Results: 550 advanced NSCLC patients enrolled; 101 were first line (1L), and 449 were previously treated. As of the Sept 1, 2016, data cutoff, median follow-up duration was 34.5 mo (range, 25.7-51.5 mo); 8 (7.9%) 1L patients and 28 (6.2%) previously treated patients were still on treatment. 3-y OS was 26.4% (95% CI, 14.3%-40.1%) in 1L patients and 19.0% (95% CI, 15.0%-23.4%) in previously treated patients. Median (95% CI) OS was 22.3 mo (17.1-31.5) in 1L patients and 10.5 mo (8.6-13.2) in previously treated patients. 3-y OS rate (95% CI) by PD-L1 status in 1L patients was TPS ≥1% (n=79): 16.4% (4.0-36.36); TPS ≥50% (n=27): 25.2% (5.0-53.1); and not available for TPS 1%-49% (n=52).
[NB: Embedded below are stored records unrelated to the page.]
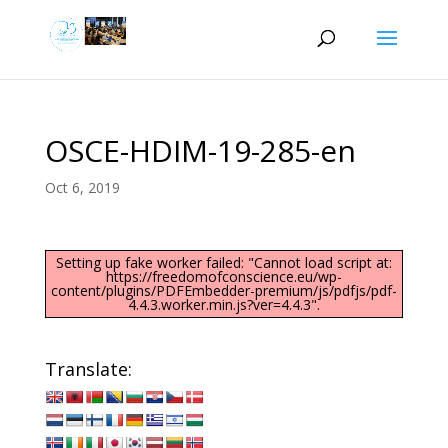
OSCE-HDIM-19-285-en
Oct 6, 2019
Setting up fake worker failed: "Cannot load script at:
https://freedomofconscience.eu/wp-
content/plugins/PDFEmbedder-premium/js/pdfjs/pdf-
4.4.3.worker.min.js?ver=4.4.3".
Translate:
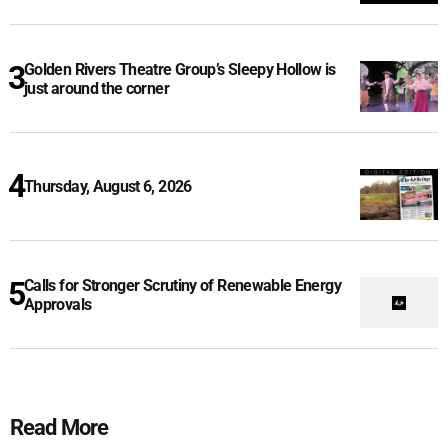
Golden Rivers Theatre Group’s Sleepy Hollow is
just around the corner
Thursday, August 6, 2026
Calls for Stronger Scrutiny of Renewable Energy
Approvals
Read More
In previously treated patients, 3-y OS rate (95% CI) by PD-L1 status was TPS ≥1% (n=306): 21.1% (16.1-26.6); TPS ≥50% (n=138): 29.7% (21.9-37.9); TPS 1%-49% (n=90): 13.5% (7.8-20.9); and TPS<1% (n=90): 8.5% (2.9-18.1). Additional description of long-term outcomes, including updated safety data and 3-y OS by PD-L1 status and in patient subgroups, will be presented.

Conclusions: Pembrolizumab provides promising long-term OS benefit for 1L and previously treated advanced NSCLC patients expressing PD-L1. The current data represent the longest efficacy and safety follow-up for patients with advanced NSCLC treated with pembrolizumab.